Diptyque Vetyverio — When I first heard that Diptyque's newest fragrance was based on vetiver, I decided to give it a miss. But I was wrong — this is a very pretty fragrance, the vetiver is beautifully balanced by rose and grapefruit.
Annick Goutal Petite Cherie - First introduced in 1998, Petite Cherie was created by Annick Goutal for her daughter. It's a fruity floral with notes of peach, pear and rose. Petite Cherie has a reputation for being a little girl fragrance.
Acqua Di Parma Iris Nobile — This perfume from 2004 was created by Francis Kurkdjian and Francoise Caron, two heavyweights in the world of perfume, so you'd expect something exceptional. Surprisingly, it's incredibly mild. Perhaps too mild if you want more bang for your perfume buck.
Guerlain Aqua Allegoria Flora Nymphea — I'm a convert to Aqua Allegoria Pamplelune, which smells so much like grapefruit it's incredible. Thierry Wasser is the Guerlain in-house perfumer, responsible for this new creation, which is a mild perfume inspired by a spring garden.
Jo Wood Organics Langa — Langa means sunshine in Swahili. This is the description of Langa from the Jo Wood website; "Fresh top notes of oranges and Sicilian lemon on a floral heart of neroli. Nesting on a cedarwood and vanilla base." Neroli is such a winner, that it makes almost any fragrance a winner. I've got high hopes for Langa.
Prada Infusion de Tubereuse — Tuberose is one of my favourite floral notes. I haven't hit it off with anything from Prada yet, so I'm looking forward to trying this one.
Houbigant Paris Quelques Fleurs — This is one of those perfumes that has been around for about 100 years, but those in the know claim that it has changed beyond all recognition in that time. I haven't tried it, but will be tracking some down.
Eaudemoiselle de Givenchy — This is an inoffensive powdery rose fragrance. There are better rose fragrances, so this definitely wouldn't be on my 'to-buy' list.
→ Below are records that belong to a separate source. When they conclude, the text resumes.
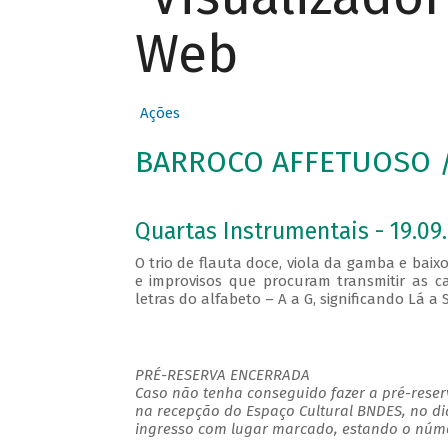
Web
Ações
BARROCO AFFETUOSO / 
Quartas Instrumentais - 19.09.
O trio de flauta doce, viola da gamba e bai
e improvisos que procuram transmitir as ca
letras do alfabeto – A a G, significando Lá a 
PRÉ-RESERVA ENCERRADA
Caso não tenha conseguido fazer a pré-reserv
na recepção do Espaço Cultural BNDES, no di
ingresso com lugar marcado, estando o númer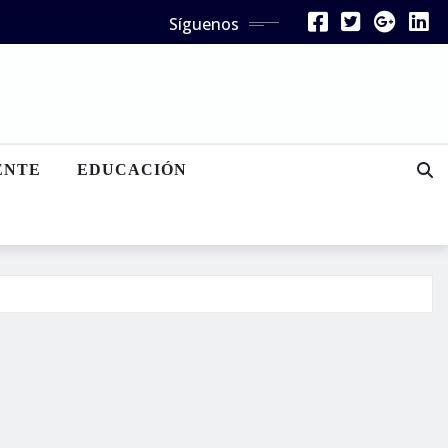
Síguenos
ENTE
EDUCACIÓN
Elemis Eau de Parfum — I've sniffed this only once and sadly remember it only for being unmemorable.
Untitled by Martin Margiela — Unlike most of the others in this selection, Untitled has a very woody heart. It's much too resinous for me, and I think quite masculine too.
Chanel Chance Eau Tendre — My daughter was given a sample of this when I was at the Chanel counter a while ago. It's a sweet variation on Chance. I like Chance and its fresh, straightforward tones, but the sweetness in the Eau Tendre only detracts from the original fragrance.
Ralph Lauren Love - according to the Ralph Lauren website, " Love is an extravagant floral oriental fragrance blended of warm golden amber, creamy sandalwood, orris root butter and its signature: the Bulgarian rose, the iconic symbol of love." This sounds like a sweet, cheap-smelling perfume to me. Thumbs down.
And my 'modern vintage' recommendation would be my perennial favourite Clinique's Aromatics Elixir.